__WORK REQUEST__: Without the pictures, write out all the lines below exactly as they appear.

__DATA PROVIDED__:

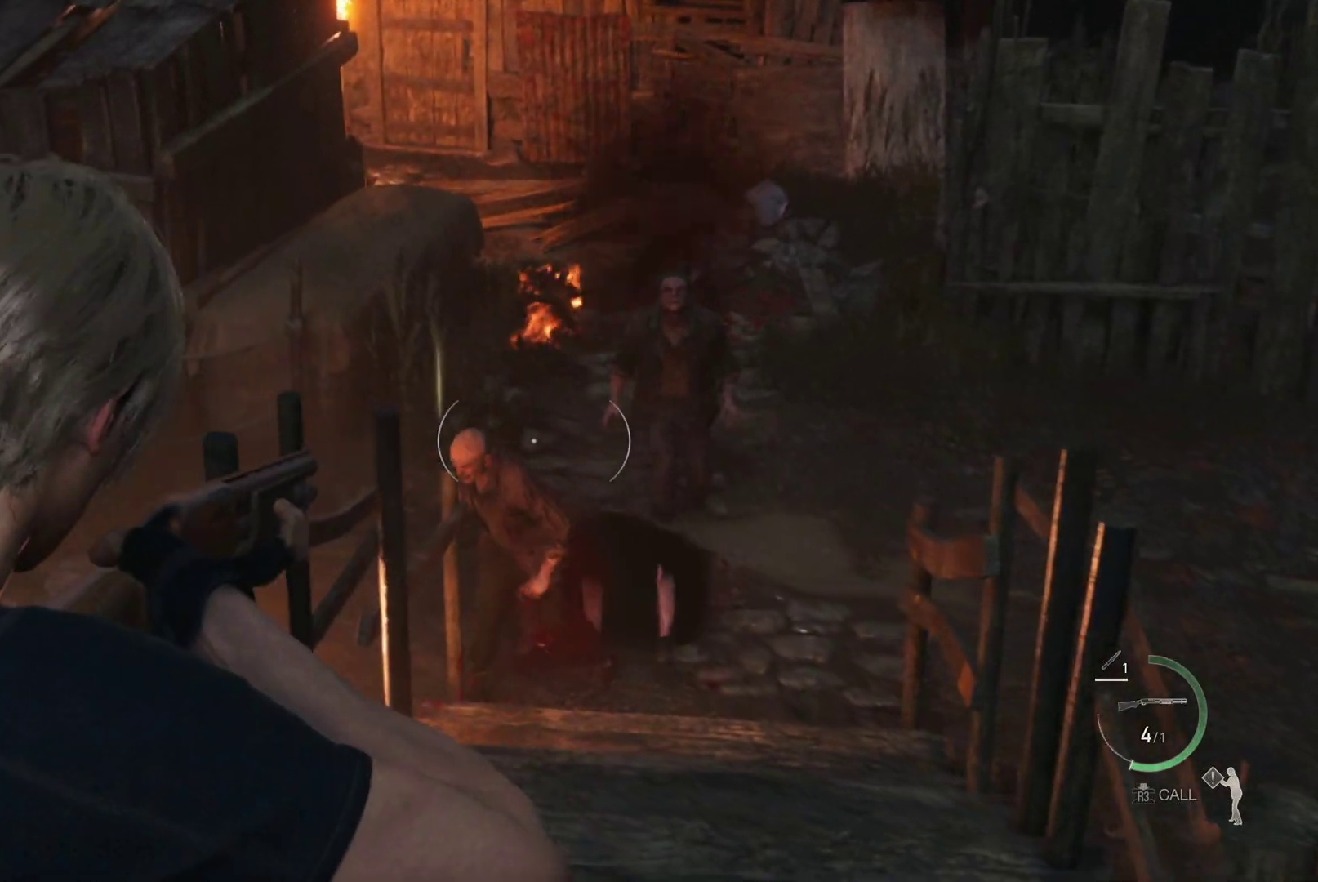
{"buttons": ["L2"], "left_stick": "up", "right_stick": "center", "events": [[100, "right_stick", "down"], [200, "right_stick", "center"]]}
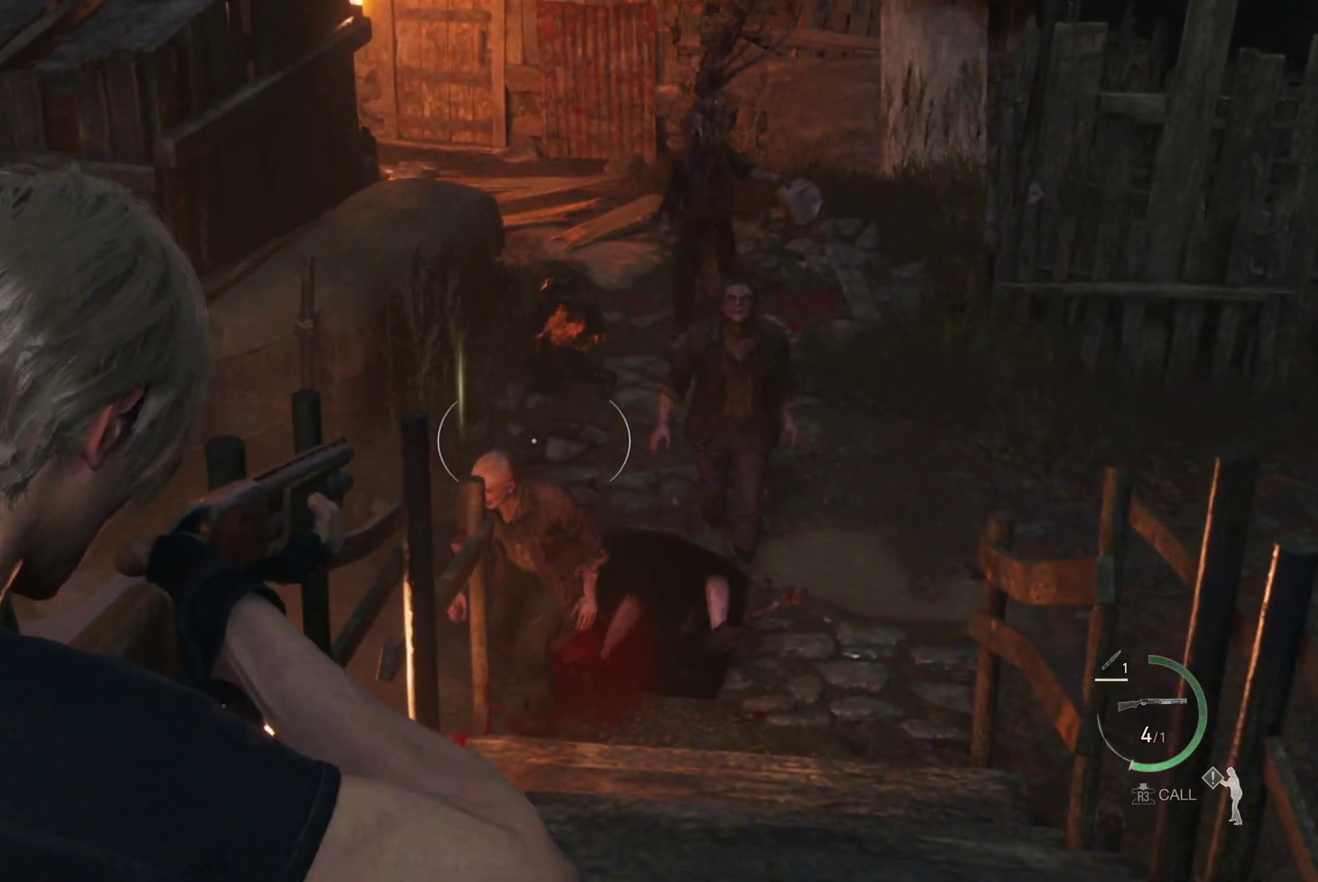
{"buttons": ["L2"], "left_stick": "up", "right_stick": "center", "events": []}
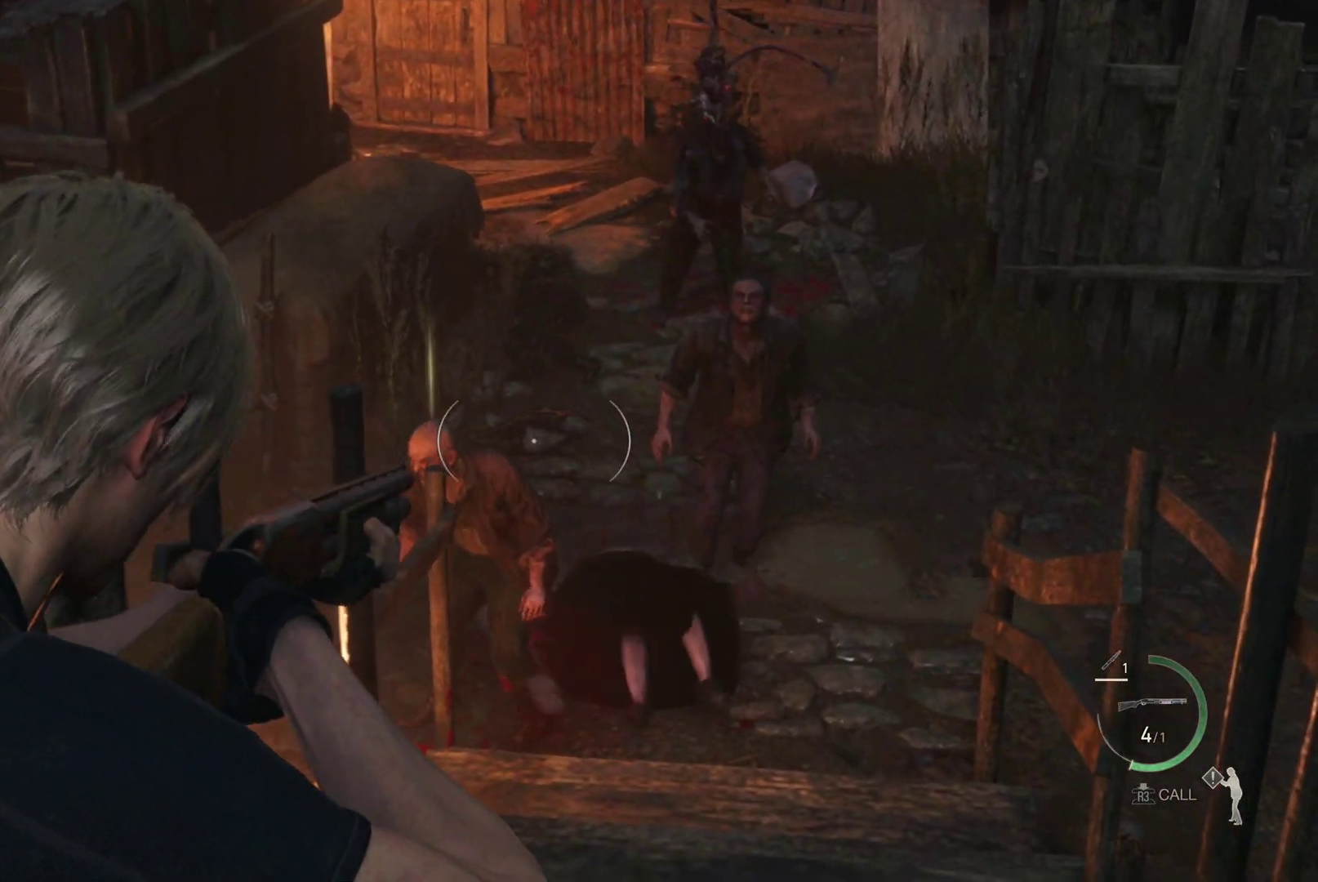
{"buttons": ["L2"], "left_stick": "up", "right_stick": "center", "events": []}
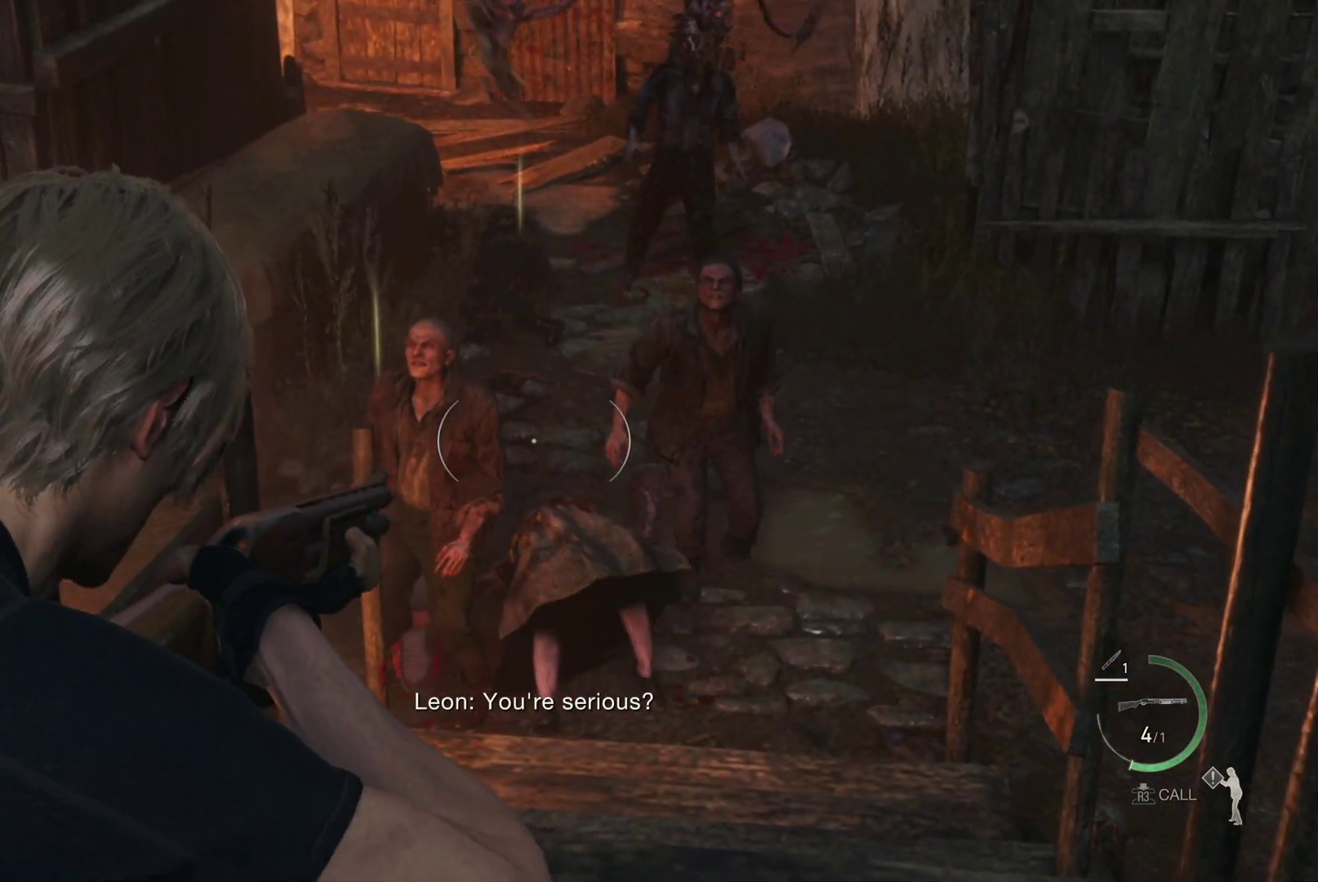
{"buttons": ["L2"], "left_stick": "center", "right_stick": "center", "events": [[167, "right_stick", "up-right"], [300, "left_stick", "center"], [367, "right_stick", "center"]]}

__EXERCISE OUTPUT__:
{"buttons": ["L2"], "left_stick": "up", "right_stick": "center", "events": [[100, "right_stick", "down"], [200, "right_stick", "center"]]}
{"buttons": ["L2"], "left_stick": "up", "right_stick": "center", "events": []}
{"buttons": ["L2"], "left_stick": "up", "right_stick": "center", "events": []}
{"buttons": ["L2"], "left_stick": "center", "right_stick": "center", "events": [[167, "right_stick", "up-right"], [300, "left_stick", "center"], [367, "right_stick", "center"]]}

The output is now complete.